Avec la crise de la Covid, le monde a basculé dans le futur. Cela se vérifie sur tous les fronts. De fait, la tâche d’observation de l’immense transformation sociétale s’est considérablement compliquée.
Dans la trentaine de pages que compte ce numéro, les thèmes principaux – la colonisation « sauvage » (privée) de l’espace et les risques immenses qu’elle induit induits, le bouleversement des modes de production alimentaire – seront abordés comme autant de composantes du monde nouveau qui se met en place en 2020.
Cependant, il ne faut pas oublier que cette transformation se fait également sous les auspices d’une transition humaine incarnée par la montée en puissance des jeunes générations. C’est d’ailleurs symboliquement cette année que les Etats-Unis annoncent que les milléniaux passent devant les baby boomers en tant que plus grosse génération de l’histoire[1].
C’est sur cette tendance, elle aussi en pleine accélération, que nous avons choisi d’ouvrir ce numéro car elle est centrale d’un point de vue systémique mais aussi parce qu’elle pourrait se passer bien plus douloureusement que ce que le mot « jeunesse » suggère habituellement comme vision optimiste.
En tant que pur produit du système qui se meurt et de ses défauts, il va falloir beaucoup de courage, d’intelligence et sans doute de chocs de réalité à cette génération montante pour qu’elle parvienne à transcender ses nombreux handicaps et s’emparer de l’espace qui s’ouvre devant elle.
Accélération du grand glissement des générations
Le caractère asymétrique d’un virus anecdotique pour les jeunes mais mortel pour les personnes âgées lance un puissant phénomène de fracture générationnelle de la société, en plus de toutes les autres lignes de division habituelles.
Baby boomers : le Covid a rendu visible une réalité qui lui préexistait : la très nombreuse génération du baby boom entre en phase d’effacement. Née entre 1946 et 1964, elle a aujourd’hui entre 56 et 74 ans. Avec une espérance de vie en Europe de 77,8 ans pour les hommes et de 83,3 pour les femmes, on comprend vite que les plus âgés de cette génération abordent une période où les risques de complication sur le plan de la santé se précisent[2]. Le Covid vient en accélérer certains paramètres, puisqu’il peut être fatal dès 60/65 ans…
Figure 1 – Espérance de vie dans l’UE27, 2002-2018 – Femmes (bleu)/Hommes (orange). Source : Eurostat
De fait, depuis 2005 l’augmentation de la mortalité liée au vieillissement de cette vaste génération est à l’œuvre de manière beaucoup moins discrète qu’auparavant[3]. Si on a beaucoup entendu parler du coût de la retraite des babyboomers pour la société, sans doute pas assez en revanche du coût et des besoins d’adaptation liés à la prise en charge croissante de leurs fins de vie[4]. Par exemple, les limites déjà atteintes en matière de capacité d’accueil des maisons de retraites et hôpitaux[5] ont, d’après nous, largement contribué au mouvement de panique déclenché par les Etats à la vue de la vague de surmortalité promise par le Covid[6].

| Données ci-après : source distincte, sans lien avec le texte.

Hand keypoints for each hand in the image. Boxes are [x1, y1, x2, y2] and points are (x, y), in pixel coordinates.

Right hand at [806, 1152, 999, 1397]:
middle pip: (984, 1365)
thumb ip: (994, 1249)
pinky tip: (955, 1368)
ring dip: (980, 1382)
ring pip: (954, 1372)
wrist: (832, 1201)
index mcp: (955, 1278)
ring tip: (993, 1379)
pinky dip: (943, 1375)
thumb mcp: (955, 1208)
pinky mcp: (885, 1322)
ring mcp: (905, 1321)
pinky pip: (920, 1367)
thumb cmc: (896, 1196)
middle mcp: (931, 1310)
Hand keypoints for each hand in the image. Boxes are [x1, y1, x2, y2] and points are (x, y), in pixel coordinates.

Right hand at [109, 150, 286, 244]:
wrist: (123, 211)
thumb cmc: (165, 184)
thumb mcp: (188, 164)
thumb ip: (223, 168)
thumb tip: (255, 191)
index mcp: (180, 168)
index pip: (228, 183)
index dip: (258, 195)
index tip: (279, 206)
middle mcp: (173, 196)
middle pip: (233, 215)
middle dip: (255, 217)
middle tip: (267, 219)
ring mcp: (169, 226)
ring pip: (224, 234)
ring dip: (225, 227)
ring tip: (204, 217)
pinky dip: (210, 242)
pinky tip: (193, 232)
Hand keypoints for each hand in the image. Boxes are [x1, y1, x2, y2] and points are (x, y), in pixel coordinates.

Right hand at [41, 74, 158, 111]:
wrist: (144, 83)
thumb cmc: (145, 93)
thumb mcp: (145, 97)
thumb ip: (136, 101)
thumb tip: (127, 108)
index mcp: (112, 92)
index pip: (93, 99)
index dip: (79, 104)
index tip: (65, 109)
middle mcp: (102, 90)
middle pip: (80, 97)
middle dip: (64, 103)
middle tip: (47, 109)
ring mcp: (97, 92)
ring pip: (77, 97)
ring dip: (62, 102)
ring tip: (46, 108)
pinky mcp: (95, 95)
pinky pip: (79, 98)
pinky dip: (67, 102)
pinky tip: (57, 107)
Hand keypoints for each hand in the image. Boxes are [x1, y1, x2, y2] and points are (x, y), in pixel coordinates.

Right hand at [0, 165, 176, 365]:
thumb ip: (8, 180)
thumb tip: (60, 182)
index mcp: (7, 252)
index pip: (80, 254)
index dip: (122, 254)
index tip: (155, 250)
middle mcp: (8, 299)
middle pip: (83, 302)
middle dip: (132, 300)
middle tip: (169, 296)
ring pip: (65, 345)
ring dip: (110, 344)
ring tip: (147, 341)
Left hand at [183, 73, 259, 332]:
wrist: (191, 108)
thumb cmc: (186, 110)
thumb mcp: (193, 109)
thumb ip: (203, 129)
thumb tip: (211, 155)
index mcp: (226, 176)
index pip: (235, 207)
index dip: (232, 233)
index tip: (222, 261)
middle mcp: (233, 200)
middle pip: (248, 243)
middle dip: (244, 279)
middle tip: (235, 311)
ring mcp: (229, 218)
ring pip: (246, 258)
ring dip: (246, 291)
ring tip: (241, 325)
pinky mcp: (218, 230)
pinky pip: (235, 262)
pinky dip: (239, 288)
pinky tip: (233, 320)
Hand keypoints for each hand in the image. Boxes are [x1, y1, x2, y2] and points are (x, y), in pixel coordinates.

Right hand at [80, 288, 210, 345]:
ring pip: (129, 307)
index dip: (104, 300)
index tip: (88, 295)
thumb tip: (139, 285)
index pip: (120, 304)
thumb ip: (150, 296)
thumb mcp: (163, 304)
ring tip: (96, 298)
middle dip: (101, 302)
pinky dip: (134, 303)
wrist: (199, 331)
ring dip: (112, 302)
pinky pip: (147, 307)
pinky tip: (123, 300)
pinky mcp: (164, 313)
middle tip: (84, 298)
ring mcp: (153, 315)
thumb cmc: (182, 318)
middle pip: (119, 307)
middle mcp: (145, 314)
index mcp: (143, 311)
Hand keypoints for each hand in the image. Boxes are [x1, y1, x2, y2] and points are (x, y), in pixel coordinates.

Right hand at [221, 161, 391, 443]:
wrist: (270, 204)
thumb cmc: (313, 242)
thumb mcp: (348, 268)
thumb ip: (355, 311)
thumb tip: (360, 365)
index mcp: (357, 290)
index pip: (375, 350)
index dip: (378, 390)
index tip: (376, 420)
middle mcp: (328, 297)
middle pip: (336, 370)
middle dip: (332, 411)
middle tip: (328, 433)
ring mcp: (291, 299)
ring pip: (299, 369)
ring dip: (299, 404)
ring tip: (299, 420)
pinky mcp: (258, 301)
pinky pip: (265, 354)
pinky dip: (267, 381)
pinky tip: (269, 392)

Le Coronavirus a ainsi révélé un aspect important de l’évolution de la société : la disparition graduelle mais amorcée de la génération monolithique qui a dominé les 60 dernières années : les baby boomers.
Génération X : un deuxième phénomène s’ajoute à celui-ci, à savoir la tendance à la démission de la génération d’après, cette fameuse génération X (les « quinqua ») dont nous parlons souvent comme le chaînon manquant. Cette génération numériquement écrasée par la précédente, profite de la crise de la Covid pour jeter l’éponge et, d’une certaine manière, prendre sa retraite anticipée.

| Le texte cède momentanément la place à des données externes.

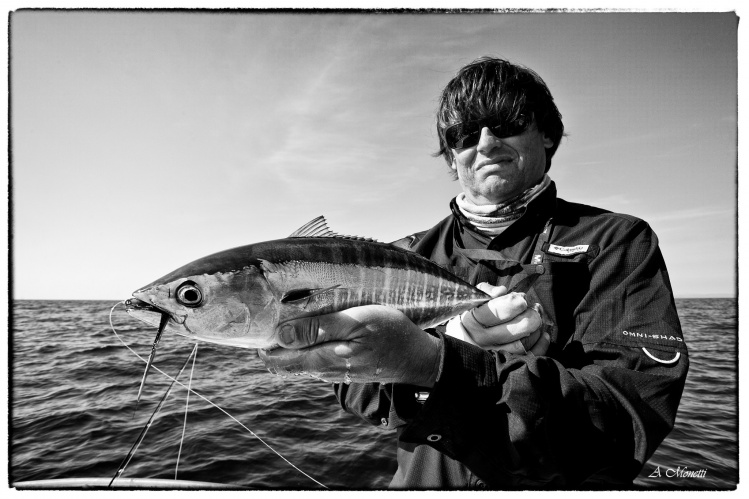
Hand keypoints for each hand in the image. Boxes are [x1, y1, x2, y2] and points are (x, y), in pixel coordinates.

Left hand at [257, 305, 440, 386]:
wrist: (418, 357)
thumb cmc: (391, 332)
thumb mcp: (357, 322)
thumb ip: (319, 328)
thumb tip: (281, 335)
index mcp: (325, 358)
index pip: (278, 360)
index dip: (262, 344)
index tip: (257, 323)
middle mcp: (324, 370)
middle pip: (284, 364)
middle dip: (271, 346)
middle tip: (265, 320)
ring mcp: (334, 371)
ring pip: (298, 363)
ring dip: (288, 346)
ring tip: (283, 321)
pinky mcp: (343, 369)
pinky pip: (314, 360)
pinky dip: (305, 348)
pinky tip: (308, 332)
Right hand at [459, 283, 549, 354]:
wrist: (460, 342)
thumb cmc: (471, 317)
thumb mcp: (473, 300)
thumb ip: (487, 291)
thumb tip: (502, 291)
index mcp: (473, 320)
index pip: (500, 309)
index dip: (517, 301)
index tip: (521, 298)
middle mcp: (481, 339)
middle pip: (519, 326)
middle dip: (532, 314)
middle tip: (534, 309)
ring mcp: (493, 354)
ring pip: (525, 343)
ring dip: (537, 329)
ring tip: (537, 319)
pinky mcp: (503, 365)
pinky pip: (529, 356)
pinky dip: (541, 344)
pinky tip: (542, 334)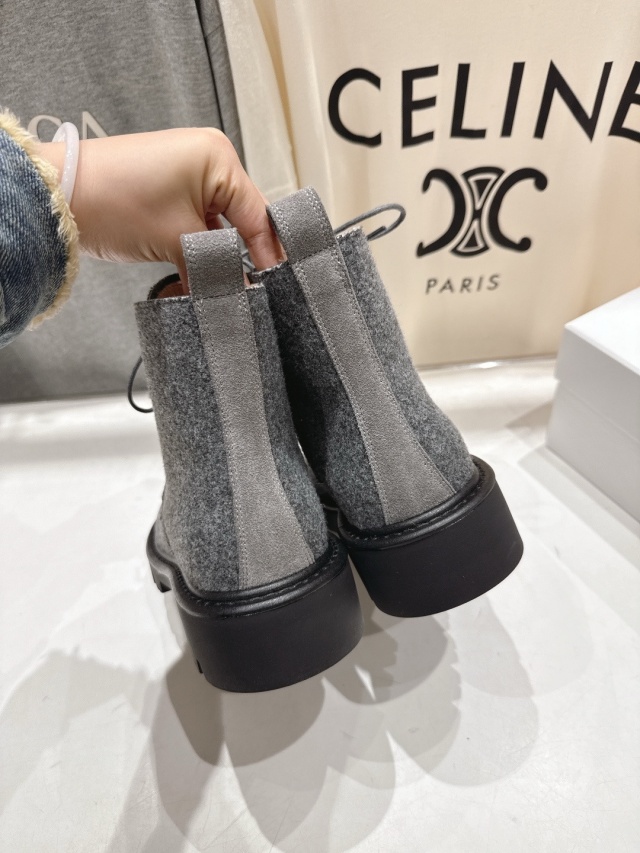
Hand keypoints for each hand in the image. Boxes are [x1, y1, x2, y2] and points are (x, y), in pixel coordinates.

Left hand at [37, 128, 281, 285]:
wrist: (58, 198)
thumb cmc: (113, 202)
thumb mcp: (177, 241)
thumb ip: (218, 268)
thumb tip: (243, 294)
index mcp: (218, 158)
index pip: (258, 215)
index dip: (267, 255)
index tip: (276, 288)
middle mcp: (208, 160)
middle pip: (242, 219)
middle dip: (242, 257)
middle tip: (251, 293)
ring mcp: (188, 174)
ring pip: (219, 226)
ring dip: (218, 258)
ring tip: (222, 288)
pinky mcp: (170, 191)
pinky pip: (198, 224)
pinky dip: (198, 251)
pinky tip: (199, 276)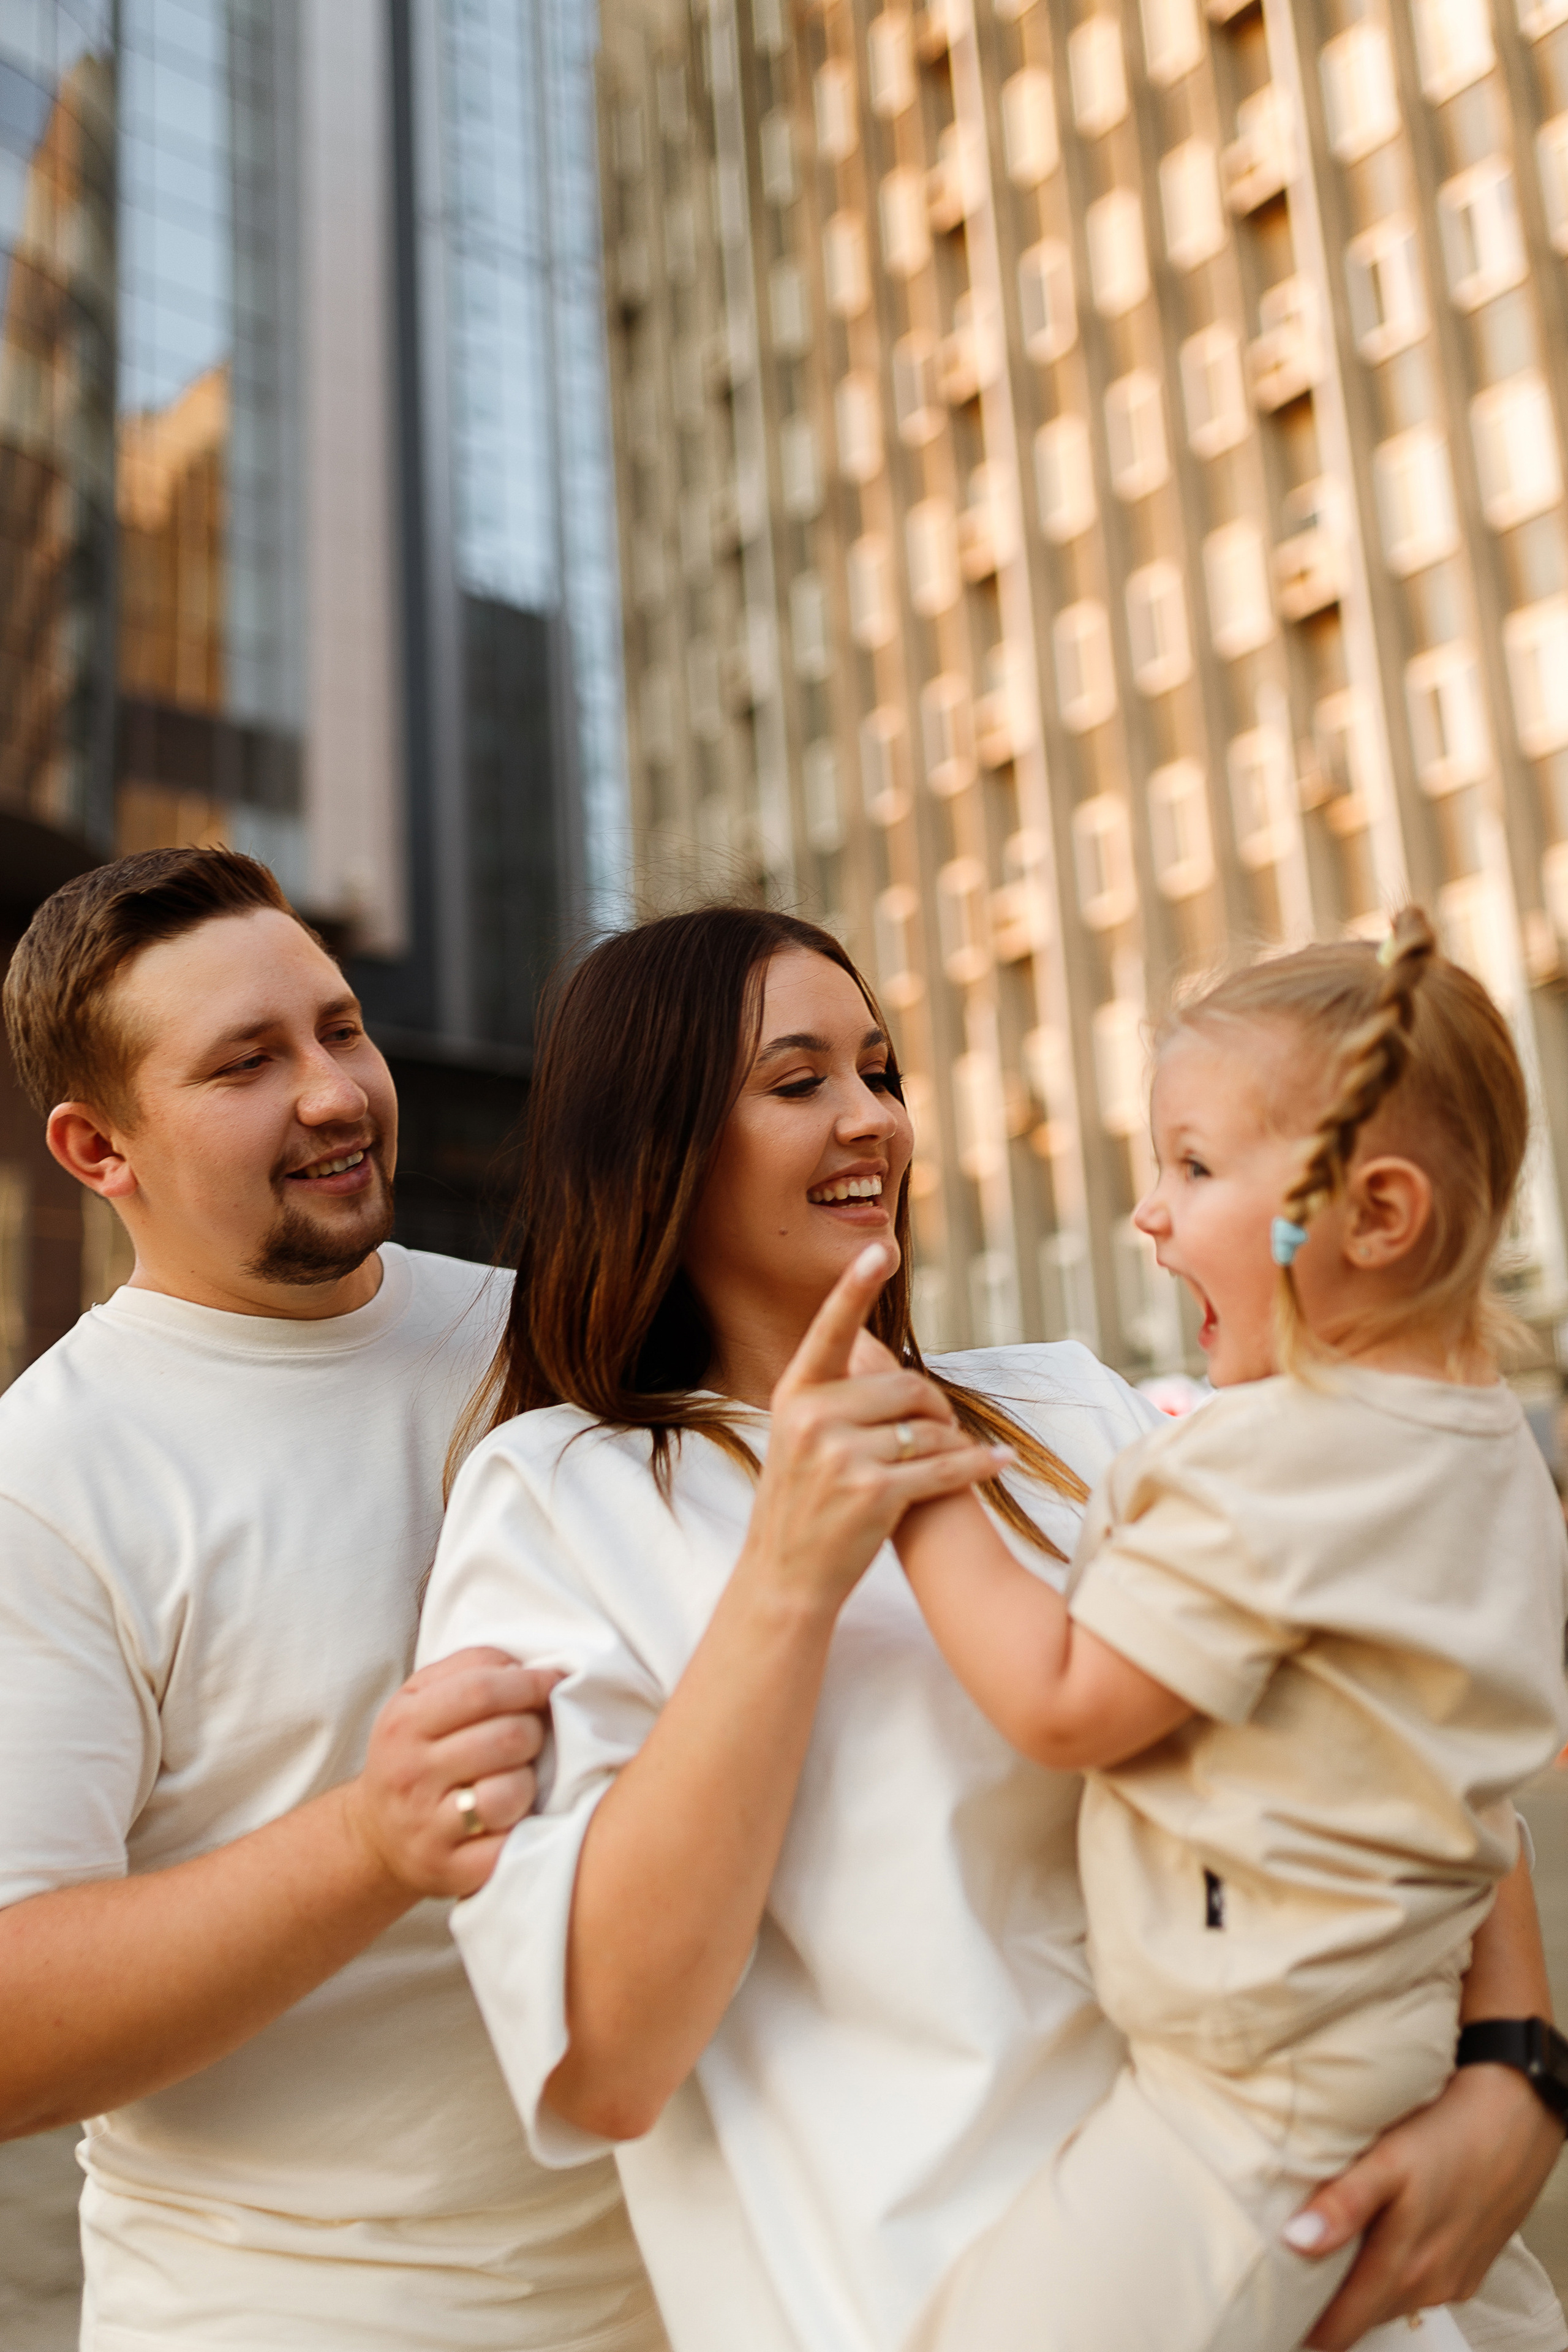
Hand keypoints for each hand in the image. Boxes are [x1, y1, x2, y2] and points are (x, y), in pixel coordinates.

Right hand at [342, 1648, 557, 1900]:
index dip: (529, 1683)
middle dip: (535, 1729)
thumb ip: (470, 1667)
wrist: (377, 1835)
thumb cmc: (416, 1752)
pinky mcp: (451, 1871)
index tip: (553, 1681)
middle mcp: (410, 1776)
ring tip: (517, 1777)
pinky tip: (513, 1818)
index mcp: (403, 1724)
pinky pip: (509, 1846)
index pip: (480, 1690)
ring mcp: (428, 1828)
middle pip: (506, 1738)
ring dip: (529, 1781)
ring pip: (511, 1793)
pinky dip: (522, 1830)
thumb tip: (526, 1665)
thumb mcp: (420, 1697)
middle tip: (533, 1734)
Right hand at [742, 1245, 1008, 1618]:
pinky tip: (995, 1462)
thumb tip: (878, 1347)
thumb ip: (834, 1394)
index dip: (855, 1286)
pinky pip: (943, 1466)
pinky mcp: (874, 1493)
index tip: (880, 1248)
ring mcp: (841, 1456)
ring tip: (951, 1457)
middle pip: (907, 1385)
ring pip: (929, 1426)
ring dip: (951, 1442)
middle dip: (933, 1407)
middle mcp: (812, 1417)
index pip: (830, 1329)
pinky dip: (975, 1465)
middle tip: (935, 1431)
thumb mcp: (800, 1437)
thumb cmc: (804, 1502)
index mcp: (795, 1394)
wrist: (786, 1576)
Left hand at [1293, 2063, 1566, 2346]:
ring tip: (1321, 2261)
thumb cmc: (1447, 2131)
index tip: (1273, 2306)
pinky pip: (1418, 2287)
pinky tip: (1376, 2242)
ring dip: (1359, 2289)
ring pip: (1390, 2302)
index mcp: (1403, 2267)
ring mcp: (1451, 2281)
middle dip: (1326, 2306)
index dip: (1305, 2323)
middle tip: (1285, 2279)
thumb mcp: (1387, 2159)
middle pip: (1363, 2316)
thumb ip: (1344, 2204)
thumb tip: (1295, 2242)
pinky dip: (1392, 2274)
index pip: (1342, 2326)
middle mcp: (1429, 2285)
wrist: (1516, 2117)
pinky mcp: (1466, 2269)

Certes, les licenciements qu’entraîne la crise de la Covid touchent tous les employés quel que soit leur âge, mais les constats de perte de sens de l’emploi affectent surtout les milléniaux et cette génération X, si l’on en croit ce sondage américain[7]. La différence entre les deux générations, c’est que les plus jeunes quittent leur emploi pour monter leur entreprise ou changer de secteur ; tandis que les quinquagénaires partent au vert[8].
Ce phénomène, en germe avant la crise de la Covid, n’a fait qu’être renforcé par celle-ci. Les problématiques d’épuisement professionnel (burn-out), affectant une génération X[9] vieillissante à laquelle seul un rôle de second plan a été donné dans une société qu’elle n’a pas réussi à faire évoluer suivant ses propres caractéristiques et aspirations, aboutissent aujourd’hui à cette vague de départs pour une nouvelle vie en retrait[10].